Em nível global, o estágio tecnológico dessas modalidades de energia dos mares não permite ainda atingir preços competitivos, o que explica a dificuldade de sua implantação em escala comercial em qualquer parte do mundo. Quando se tornar viável em grande escala, além de ajudar a frear o aquecimento global, a energia dos oceanos poderá aliviar o bolso do consumidor.
No Brasil, a opção mais usada hoje para compensar a diminuição do nível dos reservatórios hidrelétricos nos períodos de seca é a energia termelétrica, que tem custos bastante elevados e, por isso, encarece as tarifas. Além disso, a operação das usinas termelétricas depende do uso de combustíveis fósseis, como carvão e óleo diesel, o que vai na contramão da economia de carbono zero. Ampliar o leque de opções em direção a uma economia de baixo carbono é um dos principais desafios do mercado de energia, principalmente em um País que tem quase 11 mil quilômetros de costa litorânea.

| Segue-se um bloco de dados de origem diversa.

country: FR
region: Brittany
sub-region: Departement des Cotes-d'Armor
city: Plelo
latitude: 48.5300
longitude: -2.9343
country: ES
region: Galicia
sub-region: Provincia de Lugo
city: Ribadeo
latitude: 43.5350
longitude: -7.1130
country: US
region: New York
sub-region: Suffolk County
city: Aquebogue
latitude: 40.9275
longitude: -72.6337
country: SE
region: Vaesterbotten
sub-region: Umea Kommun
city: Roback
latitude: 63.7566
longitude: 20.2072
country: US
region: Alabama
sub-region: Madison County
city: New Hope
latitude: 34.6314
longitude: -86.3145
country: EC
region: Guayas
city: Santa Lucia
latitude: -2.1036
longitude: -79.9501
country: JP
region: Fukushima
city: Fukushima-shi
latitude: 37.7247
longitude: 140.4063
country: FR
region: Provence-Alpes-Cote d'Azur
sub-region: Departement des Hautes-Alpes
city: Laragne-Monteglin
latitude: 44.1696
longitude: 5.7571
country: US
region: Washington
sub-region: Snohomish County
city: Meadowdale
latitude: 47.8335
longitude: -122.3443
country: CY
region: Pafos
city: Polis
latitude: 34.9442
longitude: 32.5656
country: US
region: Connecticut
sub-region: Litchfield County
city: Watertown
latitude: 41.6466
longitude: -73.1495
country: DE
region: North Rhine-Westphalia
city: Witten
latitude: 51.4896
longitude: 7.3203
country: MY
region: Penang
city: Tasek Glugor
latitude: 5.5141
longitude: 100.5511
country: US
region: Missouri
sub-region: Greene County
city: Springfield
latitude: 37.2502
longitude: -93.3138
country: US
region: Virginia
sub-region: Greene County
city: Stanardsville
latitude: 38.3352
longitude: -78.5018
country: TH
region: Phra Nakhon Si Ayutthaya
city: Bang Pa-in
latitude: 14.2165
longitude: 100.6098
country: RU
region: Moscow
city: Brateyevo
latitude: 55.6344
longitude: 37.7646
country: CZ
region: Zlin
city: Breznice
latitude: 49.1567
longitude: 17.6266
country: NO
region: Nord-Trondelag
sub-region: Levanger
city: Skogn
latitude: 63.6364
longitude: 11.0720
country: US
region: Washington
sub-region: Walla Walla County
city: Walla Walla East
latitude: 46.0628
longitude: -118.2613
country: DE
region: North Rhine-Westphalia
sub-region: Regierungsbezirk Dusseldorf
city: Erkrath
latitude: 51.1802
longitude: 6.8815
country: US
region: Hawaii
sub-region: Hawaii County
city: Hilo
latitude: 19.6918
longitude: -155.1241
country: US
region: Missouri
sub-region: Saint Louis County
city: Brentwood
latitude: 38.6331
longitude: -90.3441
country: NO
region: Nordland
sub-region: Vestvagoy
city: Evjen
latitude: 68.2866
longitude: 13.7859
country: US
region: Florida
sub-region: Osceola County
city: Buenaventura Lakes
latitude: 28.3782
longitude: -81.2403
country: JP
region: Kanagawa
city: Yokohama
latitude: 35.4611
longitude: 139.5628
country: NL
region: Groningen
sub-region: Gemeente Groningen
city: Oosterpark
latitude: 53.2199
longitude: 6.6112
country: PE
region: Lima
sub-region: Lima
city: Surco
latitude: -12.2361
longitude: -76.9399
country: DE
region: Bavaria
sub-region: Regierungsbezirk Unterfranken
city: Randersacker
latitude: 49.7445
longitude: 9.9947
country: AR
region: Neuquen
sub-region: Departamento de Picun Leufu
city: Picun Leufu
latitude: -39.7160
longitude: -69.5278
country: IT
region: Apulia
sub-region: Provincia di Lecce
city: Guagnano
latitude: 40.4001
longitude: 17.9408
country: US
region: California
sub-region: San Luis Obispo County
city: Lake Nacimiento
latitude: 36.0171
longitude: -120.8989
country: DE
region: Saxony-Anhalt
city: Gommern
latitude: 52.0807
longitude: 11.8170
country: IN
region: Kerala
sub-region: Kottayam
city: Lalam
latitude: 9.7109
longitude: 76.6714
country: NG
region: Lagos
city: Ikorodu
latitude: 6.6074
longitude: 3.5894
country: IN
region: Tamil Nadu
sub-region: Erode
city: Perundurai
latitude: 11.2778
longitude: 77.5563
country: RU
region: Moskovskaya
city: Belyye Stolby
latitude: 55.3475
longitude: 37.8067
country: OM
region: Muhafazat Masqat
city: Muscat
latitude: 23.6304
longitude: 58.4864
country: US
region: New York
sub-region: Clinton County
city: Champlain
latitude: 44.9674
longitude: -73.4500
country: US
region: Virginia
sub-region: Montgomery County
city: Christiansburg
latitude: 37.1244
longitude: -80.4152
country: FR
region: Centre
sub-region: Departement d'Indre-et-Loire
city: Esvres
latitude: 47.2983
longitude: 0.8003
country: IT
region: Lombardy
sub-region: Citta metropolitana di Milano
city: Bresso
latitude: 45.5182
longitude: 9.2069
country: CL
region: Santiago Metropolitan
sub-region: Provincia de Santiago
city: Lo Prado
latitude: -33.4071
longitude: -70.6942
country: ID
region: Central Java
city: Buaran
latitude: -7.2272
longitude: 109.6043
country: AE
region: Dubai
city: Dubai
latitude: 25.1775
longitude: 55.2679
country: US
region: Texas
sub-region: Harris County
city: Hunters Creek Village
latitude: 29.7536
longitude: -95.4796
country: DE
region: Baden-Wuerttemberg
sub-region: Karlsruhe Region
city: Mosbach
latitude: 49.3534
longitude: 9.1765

Enquanto a energia dos mares não é viável em larga escala, a energia eólica onshore (em terra) está conquistando mais espaço no País. Atualmente, o Brasil ocupa a sexta posição no Ranking de Capacidade Total Instalada de Energia Eólica Onshore, do Global Wind Energy Council (GWEC). Em 2012, o País estava em 15º lugar.
De acordo com o relatório Global Wind Report 2022, no ano passado o Brasil registrou uma capacidade instalada de usinas eólicas de 21,5 mil MW, o suficiente para atender mais de cinco vezes a demanda média de energia elétrica de um estado do tamanho do Rio Grande do Sul. O País foi superado por China (310,6 mil MW), Estados Unidos (134,3 mil MW), Alemanha (56,8 mil MW), Índia (40 mil MW) e Espanha (28,3 mil MW).
Além disso, em 2021, o Brasil foi a terceira nação que mais instalou usinas eólicas, repetindo o feito de 2020, e ficando atrás da China e dos Estados Unidos. “Os dados divulgados pelo GWEC refletem o que estamos claramente vivendo no setor eólico brasileiro, que vem crescendo de forma sustentada e eficiente, com números sólidos e uma importância cada vez maior na matriz elétrica brasileira”, ressalta a presidente da Associação Brasileira de Energia Eólica (ABEEólica), Elbia Gannoum. Atualmente são 795 parques eólicos brasileiros e mais de 9 mil aerogeradores em operação. A meta é chegar até 2026 com cerca de 36 mil MW.”